The House of Representatives wants to improve how the Statements of Disbursements are published as data and they are asking for your help and input. A summary of how we got to this point is immediately below. Skip to the bottom if you want to share your views on how the Statements of Disbursements should be published, including reviewing a sample data set that contains the House’s proposal as well as a link to where you can provide feedback.

A Brief Explanation of How We Got Here

As you know, the House’s Statements of Disbursements contain a quarterly accounting of all expenditures in the House of Representatives. Initially published only as a print document, in recent years they’ve been published online as PDFs and now as spreadsheet files (CSVs.)

The spreadsheet files, however, do not contain a public-facing unique identifier for some of the entities and also do not include some potentially useful metadata. For example, they do not contain a unique identifier for each congressional office that spends funds. They do not contain a unique identifier for the recipients of the funds, whether it is an entity (like Lockheed Martin) or an individual (e.g. staffer ‘John Jameson.”) They do not include a categorization (a budget code) for the various kinds of spending.

The absence of a public-facing unique identifier for the recipient can make it difficult to analyze the data.

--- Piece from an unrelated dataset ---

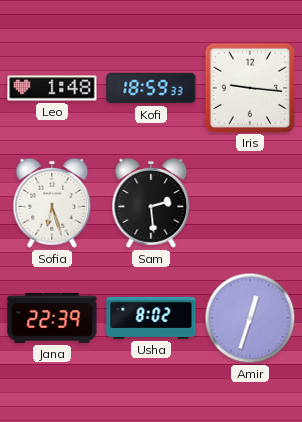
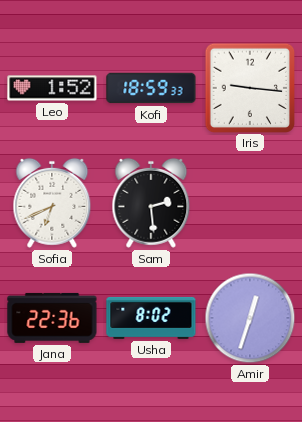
Leo: 1:48 -> 1:52
Sofia: 6:27 -> 6:41
Jana: 22:39 -> 22:36
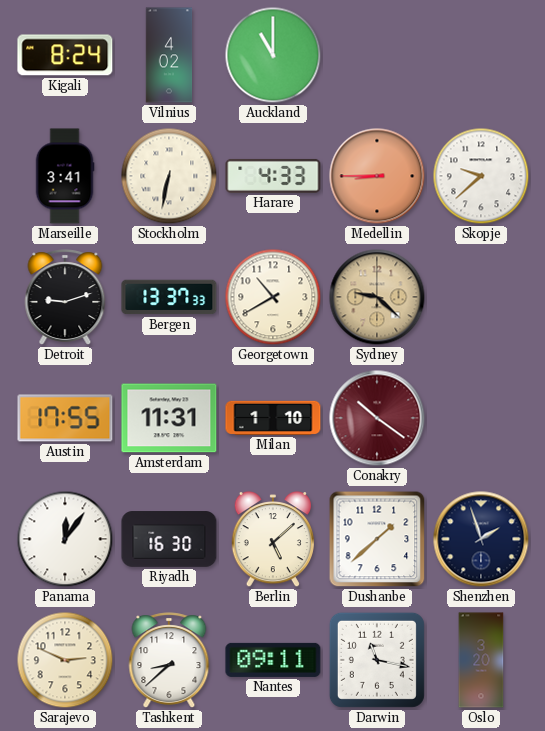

  • Entity recipients, like Lockheed Martin, can be represented in several different ways in the same data file, so if you want to see all expenditures for Lockheed Martin, you have to resolve the various ways that the business is represented in the text.
  • Individual recipients, like staffers, can also be difficult to track. The names are displayed inconsistently over multiple statements of disbursements, so if you wish to see money received by an individual over the course of a year, that can be hard to do without dealing with the variations of the persons name. In addition, sometimes you have multiple individuals with the same name and there’s no obvious way to disaggregate them.

Pursuant to House direction, the Chief Administrative Officer has proposed an improved way to publish the data to include the metadata. In my view:

  • It does a good job of making it possible to identify the entities spending the money by providing unique identifiers for the various offices (This is the new field “Organization Code”)
  • It does a good job of categorizing the kinds of spending, so you can use the federal government’s budget codes to count the amount of spending per category. (This is in the new “Budget Object Classification” and “Budget Object Code” fields)
  • It does a good job of consolidating identifiers for entities that receive spending, so you can see, for example, all the spending on Lockheed Martin in its various incarnations. (This is in the new “Vendor ID field”)
  • It does not, however, address a key concern with respect to uniquely identifying staffers. This means that you cannot distinguish between staffers with identical/similar names and you cannot track a staffer over multiple statements of expenditures. In my view, the House should publish a public-facing unique ID for each staffer (but obviously not publish the pre-existing internal ID). This will allow for better tracking of staff pay rates, turnover, building congressional staff directories, and so on. (This information is not contained in the new “Vendor ID” field, but in my view, should be)

The House Chief Administrative Office gave a presentation at the September 29th Congressional Data Task Force and asked for your feedback. Video is not yet available online, but we have a recap here and you can view the slides from the CAO presentation here.

How to provide your feedback

The House CAO published on the Legislative Branch Innovation Hub links to:

Please note that these links will immediately download the PowerPoint file, the spreadsheet, and send you to their github page.

Slide #4 generally explains what they intend to do.

Slide #5 explains some of their assumptions for information they would still withhold for privacy or other purposes.

To make this make sense, you may wish to download the sample CSV. I’ve included a snippet below.

But the most important step is to provide your feedback. You can do that here.

My advice on how to give feedback: the House is under no obligation to make any of these changes. It is great that they are improving how they publish the Statement of Disbursements and it is phenomenal that they are asking for public feedback. When providing your comments, it’s important to say the changes that you like, to express appreciation for their efforts, and if there are improvements that you’d like to see, to be clear in indicating what you’d like to see.

I think the proposal largely addresses our concerns with the sole exception of ensuring accurate identification of staffers. Private services are already doing the hard work of disambiguating staffers, and it’s important to make sure that they can do so correctly (i.e. without error) while also empowering others to more easily make these distinctions. This will support better analysis of trends in staff pay over time, the construction of staff directories, and so on.